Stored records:
________________________________________

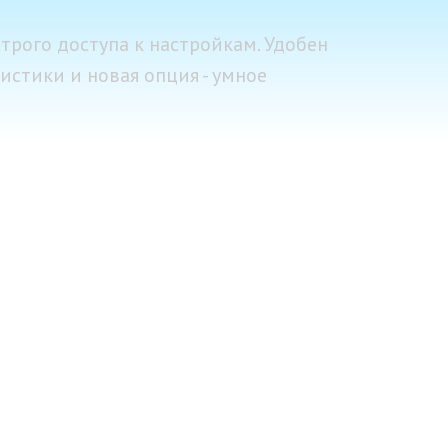
трого доступа к настройкам. Удобен
стики и новая опция - умное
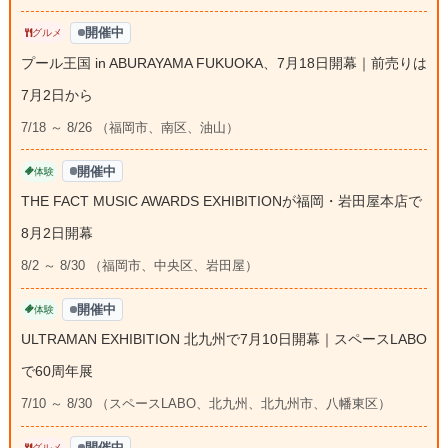
開催中
グルメ
プール王国 in ABURAYAMA FUKUOKA、7月18日開幕｜前売りは
7月2日から
7/18 ～ 8/26 （福岡市、南区、油山）
開催中
体験
THE FACT MUSIC AWARDS EXHIBITIONが福岡・岩田屋本店で
8月2日開幕
8/2 ～ 8/30 （福岡市、中央区、岩田屋）
開催中
体験
ULTRAMAN EXHIBITION 北九州で7月10日開幕｜スペースLABO
で60周年展
7/10 ～ 8/30 （スペースLABO、北九州、北九州市、八幡東区）
開催中
グルメ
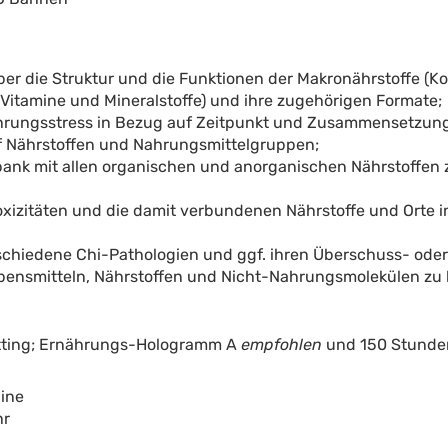
über die Struktur und die Funktionen der Makronährstoffe (K
(Vitamine und Mineralstoffe) und ihre zugehörigen Formate;
ahrungsstress in Bezug auf Zeitpunkt und Zusammensetzung
auf Nährstoffen und Nahrungsmittelgruppen;
ank mit allen organischen und anorganischen Nährstoffen 
Toxizitäten und die damit verbundenen Nährstoffe und Orte 
schiedene Chi-Pathologien und ggf. ihren Überschuss- ode
ensmitteln, Nährstoffen und Nicht-Nahrungsmolekülen zu
tting; Ernährungs-Hologramm A
empfohlen
und 150 Stunden
line
hr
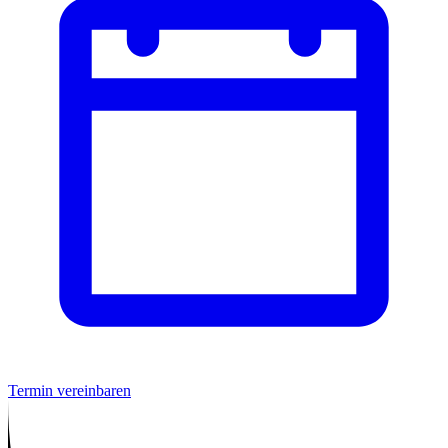
Termin vereinbaren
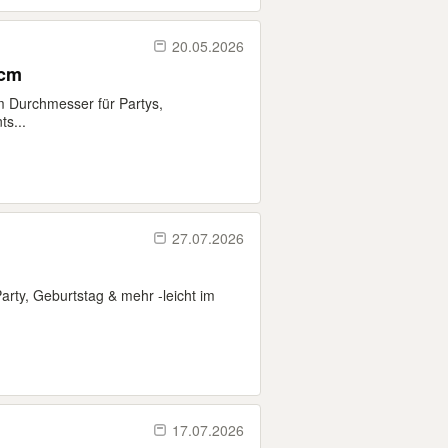
20.05.2026
0cm
cm Durchmesser für Partys,
s...
27.07.2026
Party, Geburtstag & mehr -leicht im
17.07.2026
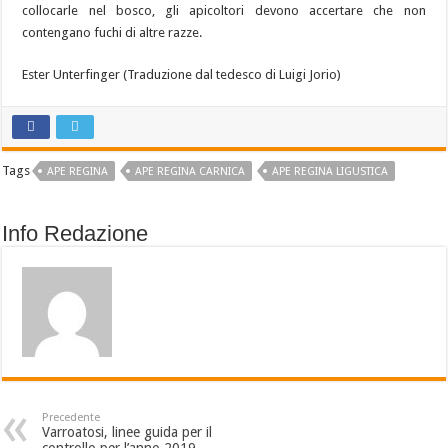
collocarle nel bosco, gli apicoltori devono accertare che non
contengano fuchi di altre razze.
Ester Unterfinger (Traduzione dal tedesco di Luigi Jorio)
Tags
APE REGINA
APE REGINA CARNICA
APE REGINA LIGUSTICA
Info Redazione
Precedente
Varroatosi, linee guida per il
controllo per l’anno 2019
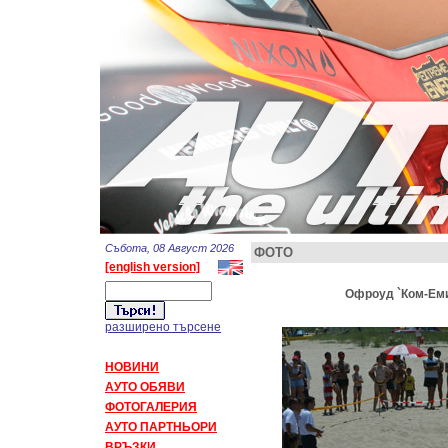
Събота, 08 Август 2026
ФОТО
[english version]
Офроуд `Ком-Емин
разширено търсене
НОВИНИ
АУТО ОБЯВИ
ФОТОГАЛЕРИЯ
АУТО ПАРТНЬОРИ
ВРЪЗКИ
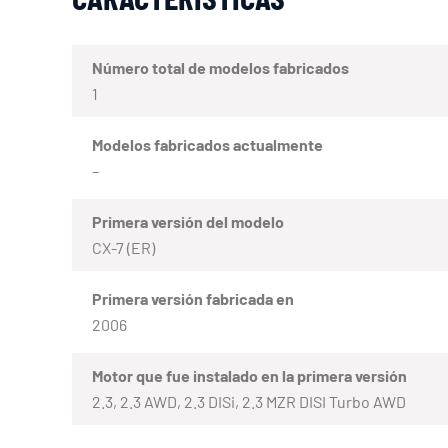
Número total de modelos fabricados
1
Modelos fabricados actualmente
–
Primera versión del modelo
CX-7 (ER)
Primera versión fabricada en
2006
Motor que fue instalado en la primera versión
2.3, 2.3 AWD, 2.3 DISi, 2.3 MZR DISI Turbo AWD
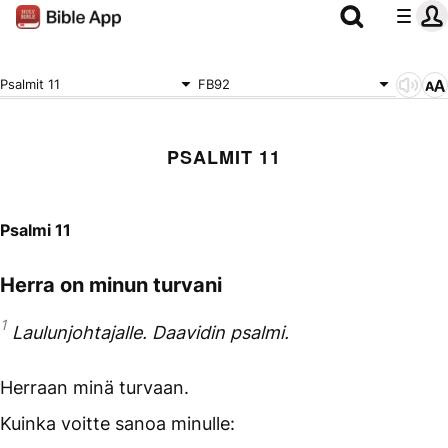
Psalmit 11
FB92
PSALMIT 11
Psalmi 11
Herra on minun turvani
1
Laulunjohtajalle. Daavidin psalmi.
Herraan minä turvaan.
Kuinka voitte sanoa minulle:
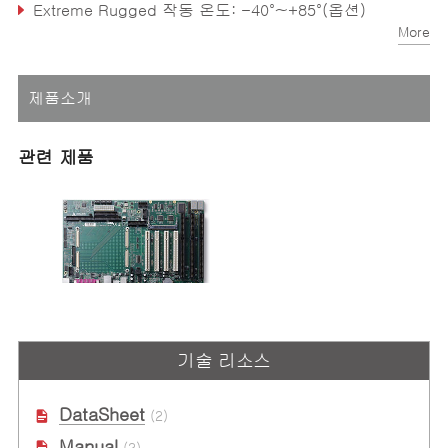
Extreme Rugged 작동 온도: -40°~+85°(옵션)
More
SEMA(스마트 임베디드 관리 에이전트) 기능 지원
제품소개
관련 제품
ETX-Proto
기술 리소스
ATX 폼 팩터의 ETX® 레퍼런스 캐리
어 보드
DataSheet
(2)
Manual
(2)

________________________________________

WORK ITEM:
Gather every line above that contains the word "Nährstoffen". Case counts.

SOLUTION TO THE EXERCISE:
auf Nährstoffen und Nahrungsmittelgruppen;
ank mit allen organischen und anorganischen Nährstoffen 
ensmitteln, Nährstoffen und Nicht-Nahrungsmolekülen zu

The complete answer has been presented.